| Summary: | 碩士 === 國立臺灣大學 === 資訊管理研究所 === 90 === GPRS is a better solution to mobile data transfer before the coming of 3G network. By using packet-switched technique, one to eight time-slot channels can be dynamically assigned to GPRS users on demand. Because GSM and GPRS users share the same channels and resources, the admission control of different type of traffics is needed to optimize the data channel allocation. The methodology of dynamic slot allocation plays an important role on both maximizing the system revenue and satisfying users’ QoS requirements. We try to find out the best methodology to get the maximum system revenue considering the call blocking probability constraints.

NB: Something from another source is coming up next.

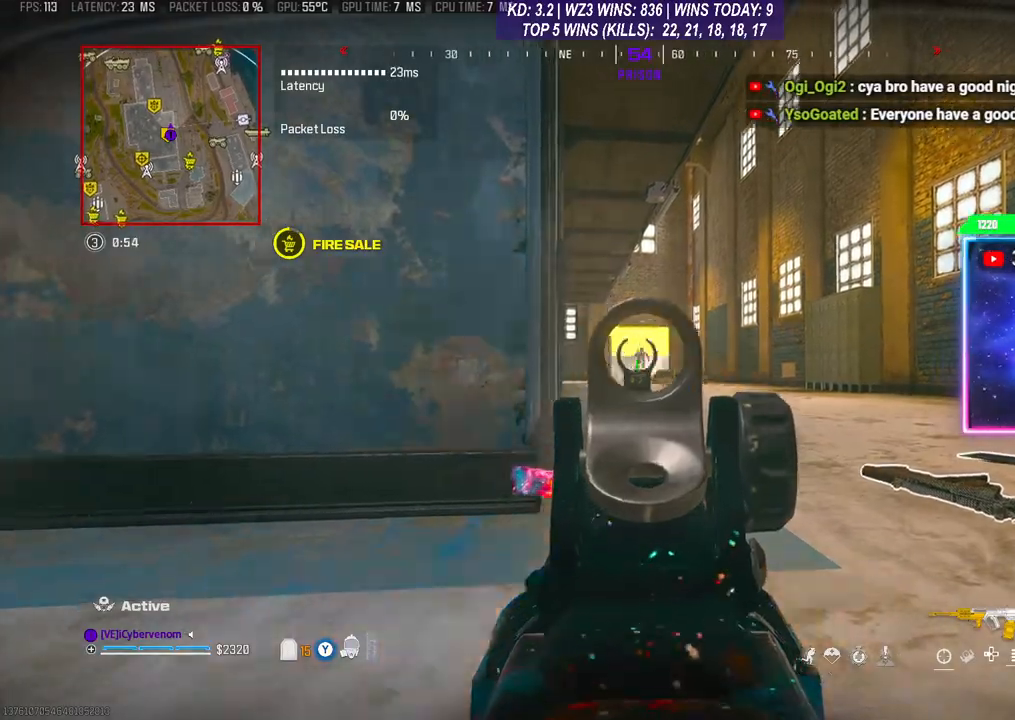
{"buttons": ["L2", "R2"], "left_stick": "center", "right_stick": "down", "events": [[133, "right_stick", "down"]]}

We propose two mathematical models to deal with the slot allocation problem in this thesis. The goal of our model is to find a slot allocation policy to maximize the system revenue considering the capacity and the call blocking probability constraints. The main difference between two models is the time type. The first model is discrete-time case, and the other is continuous-time case. Markovian decision process can be applied to solve the problem of maximizing system revenue without the call blocking probability constraints. In order to take the call blocking probability constraints into account, we propose three approaches: linear programming in Markovian decision process, Lagrangian relaxation with Markovian decision process, and the expansion of the Markovian decision process. The most significant and contributive part of this thesis is that we combine the Lagrangian relaxation and the Markovian decision process and use it to successfully solve the Markovian decision process with additional constraints.
The computational results are good in our experiments. We can find a slot allocation policy to maximize the system revenue under the call blocking probability constraints. Compared to the policy that the vendors often used, the policy we found has great improvement in system revenue. Thus, our model could provide much better decisions for system vendors and network planners.
|
|---|